# Tape Wound Strings: GHS vs. LaBella



## Fajah (Jun 28, 2006)

I've been playing around with black nylon tape wound strings on my fretless. Here's a couple of quicky sound clips:

GHS: http://www.box.net/shared/psfi8vd9ke

LaBella: http://www.box.net/shared/k9mcdis8no

Keep in mind that the LaBella's are about 6 months old and used allot. However, I find that tape wound strings keep their tone over time. In any event, let me know whether you prefer the tone of one set over the other.


----------



## Kenmac (Jan 24, 2007)

From what I've heard, the GHSes seem to have more presence than the LaBellas but then again that may have been something to do with the recording. It seems like the GHS was recorded at a louder level. The LaBellas sound like they may be better for less of an "in your face' type of bass sound whereas the GHSes have more "punch" to them IMO.


----------



## Mooh (Mar 7, 2007)

The LaBellas sound better to me, though the recording level on the GHS sounds too high and might have influenced my choice. In fact, the LaBellas sound real good.

I used to use either LaBella or Fender tapewounds but have been using mostly D'Addario Chromes on both fretted and fretless for a few years. They're louder and smoother over the whole range of the instrument to my ears.

Peace, Mooh.


----------



## Fajah (Jun 28, 2006)

Thanks for the replies guys. I jammed last night with my jazz group using the GHS strings and found that I prefer them over the LaBella's for the tone that I like to capture. The LaBella's tone is very even but always seemed mid-rangey to me. The GHS' seem to have deeper, more open lows with the highs being more punchy and articulate. Feel, tension, etc. are pretty much the same with both brands.

The only issue is that the GHS "B" string is not tapered where it sits in the saddle while the LaBella "B" is. I had to open the saddle slot a bit for it to sit right. 

I first got turned on tape wound strings and specifically LaBella when I played a Rob Allen bass at Club Bass. The LaBella's sound awesome on a Rob Allen, but then we're talking about a chambered bass with a piezzo pickup vs. a solid body bass with passive jazz pickups. I'm going to start another thread on this issue.


----------



## stoptail (Sep 22, 2009)

Im liking the tape wounds , I realize they are fresh but I think your right they will probably die a lot slower that a Chrome wrapped string .


----------



## james on bass (Feb 4, 2006)

Very hard to tell the difference, but I prefered the GHS by a slight edge. 

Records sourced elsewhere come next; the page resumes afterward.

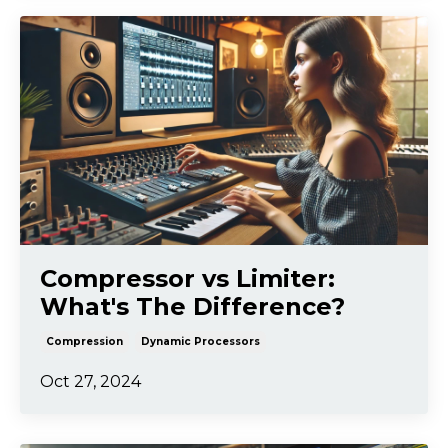
Compressor vs Limiter:
What's The Difference?
Compression
Dynamic Processors
Oct 27, 2024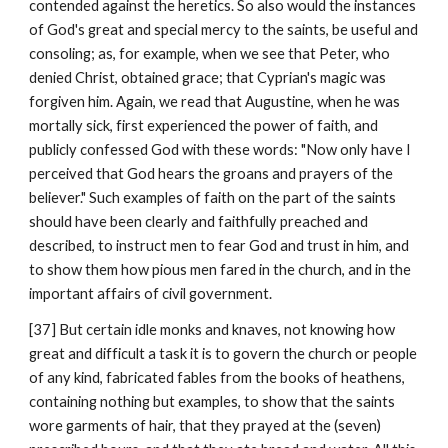
contended against the heretics. So also would the instances 
of God's great and special mercy to the saints, be useful and 
consoling; as, for example, when we see that Peter, who 
denied Christ, obtained grace; that Cyprian's magic was 
forgiven him. Again, we read that Augustine, when he was 
mortally sick, first experienced the power of faith, and 
publicly confessed God with these words: "Now only have I 
perceived that God hears the groans and prayers of the 
believer." Such examples of faith on the part of the saints 
should have been clearly and faithfully preached and 
described, to instruct men to fear God and trust in him, and 
to show them how pious men fared in the church, and in the 
important affairs of civil government.
[37] But certain idle monks and knaves, not knowing how 
great and difficult a task it is to govern the church or people 
of any kind, fabricated fables from the books of heathens, 
containing nothing but examples, to show that the saints 
wore garments of hair, that they prayed at the (seven) 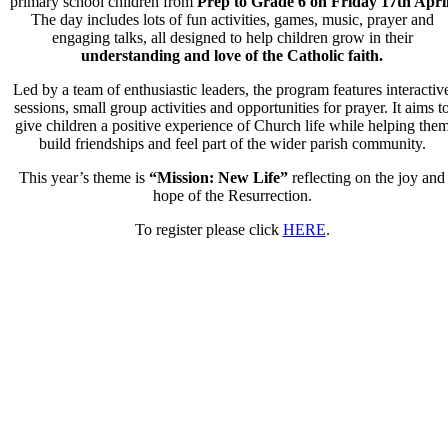
primary school children from
Prep to Grade 6 on
Friday 17th April
The day includes lots of fun activities, games, music, prayer and
engaging talks, all designed to help children grow in their
understanding and love of the Catholic faith.
Led by a team of enthusiastic leaders, the program features interactiv
sessions, small group activities and opportunities for prayer. It aims
t
give children a positive experience of Church life while
helping the
build friendships and feel part of the wider
parish community.
This year’s theme is
“Mission: New Life”
reflecting on the
joy and
hope of the Resurrection.
To register please click
HERE
.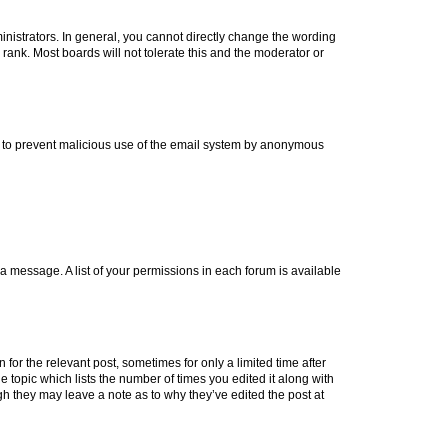
istrators. In general, you cannot directly change the wording
rank. Most boards will not tolerate this and the moderator or
 is to prevent malicious use of the email system by anonymous
t a message. A list of your permissions in each forum is available
 for the relevant post, sometimes for only a limited time after
e topic which lists the number of times you edited it along with
ugh they may leave a note as to why they’ve edited the post at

I'm really not the best judge though, as I prefer bright sounding rounds.


----------



## stoptail (Sep 22, 2009)

I might admit that I too am probably not the best judge , its all a matter of personal taste anyways , for a slightly brighter string I used to go with the half rounds , they feel pretty good as well , not sure if they still make them as I have not used them for about 5 years .


----------